Taming the multiple-testing problem
The problem. Test one hypothesis at p < 0.05 and you accept a 5% chance of a false positive. Test 20,000 genes at once and you’d expect a thousand false positives by chance alone. The old fix — Bonferroni, controlling the chance of any false positive — is so conservative on genome-scale data that it throws away nearly every real signal.
The idea. Benjamini and Hochberg reframe the goal. Instead of controlling the probability of a single false positive (family-wise error), control the expected proportion of false positives among the things you call significant — the false discovery rate. Their procedure is almost trivially simple: rank the p-values, and find the largest one that still clears a step-up threshold. You tolerate some false positives, but you know roughly what fraction, and you keep far more real discoveries.

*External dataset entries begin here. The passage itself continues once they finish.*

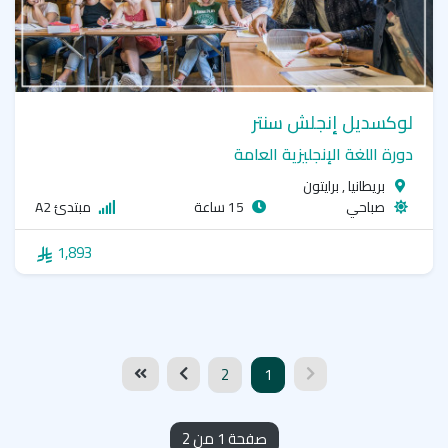
لوكسديل إنجلش سنتر
دورة اللغة الإنجليزية العامة
بريطانيا , برايتون
صباحي
15 ساعة
مبتدئ A2
1,893
2
1
صفحة 1 من 2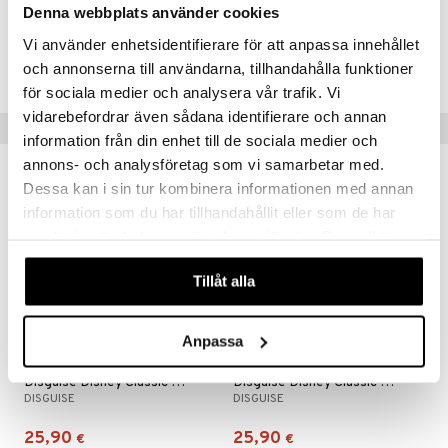
Denna webbplats använder cookies
Tuotenumero
Vi använder enhetsidentifierare för att anpassa innehållet
TDI12-1-0M
och annonserna till användarna, tillhandahålla funktioner
för sociala medier och analysera vår trafik. Vi
vidarebefordrar även sådana identifierare och annan
Vinkkejä sinulle
information från din enhet till de sociala medier och
annons- och analysföretag som vi samarbetar med.
Dessa kan i sin tur kombinera informationen med annan
information som du har tillhandahållit eller som de har
samlat in när du har använt deras tjänster. Du godkänner
våra cookies vid fortsatt användande av vår webbplats.
Tillåt alla
Anpassa
Saatavana useana vaihtoehtona
Disguise Disney Classic Belle
Disguise Disney Classic Rapunzel
DISGUISE
DISGUISE
25,90
25,90
€
€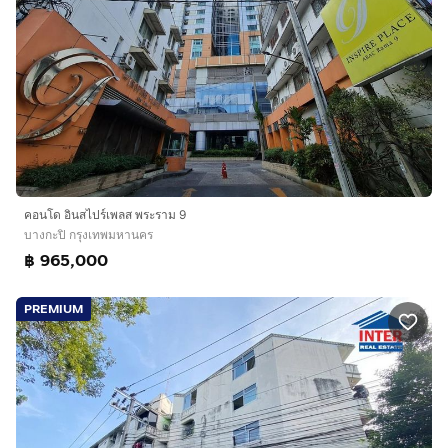
คอนโด อินสไปร์เพลส พระราม 9
บางกะปิ กรุงเทพมหานคร
฿ 965,000
PREMIUM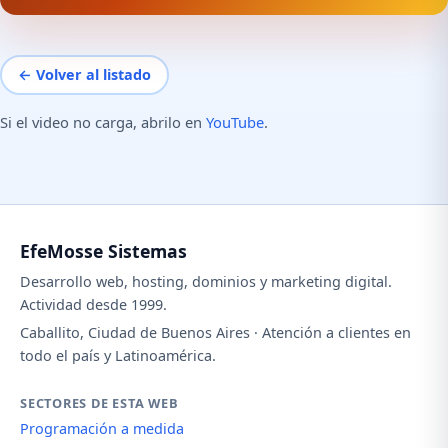
← Volver al listado
Si el video no carga, abrilo en
YouTube
.
EfeMosse Sistemas
Desarrollo web, hosting, dominios y marketing digital.
Actividad desde 1999.
Caballito, Ciudad de Buenos Aires · Atención a clientes en
todo el país y Latinoamérica.
SECTORES DE ESTA WEB
Programación a medida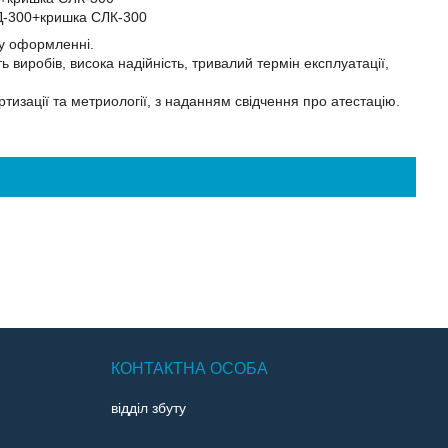
СЛД-300+кришка СЛК-300
у оформленні.
 виробів, висока надійність, тривалий термін експлуатації,
изації та метриології, з наданням свідчення про атестацію.
відділ збуту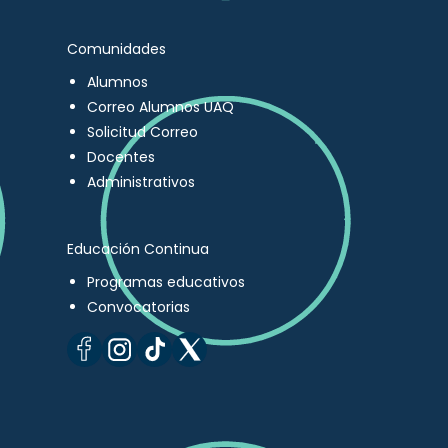
Comunidades
Alumnos
Correo Alumnos UAQ
Solicitud Correo
Docentes
Administrativos
Educación Continua
Programas educativos
Convocatorias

Why it matters. This is the statistical backbone of my RNA-seq work. DESeq2 reports BH-adjusted p-values; every volcano plot I’ve made draws its significance line here. FDR is the honest answer to “how much of this list do I believe?” — and getting multiple testing right is table stakes for any pipeline I’d defend.
Verdict. Foundational and elegantly practical — one of those rare stats papers whose method you can do by hand and whose logic reshaped a whole field. Its assumptions (independence or particular dependence structures) matter, which is why later variants exist, but BH remains the default for good reason.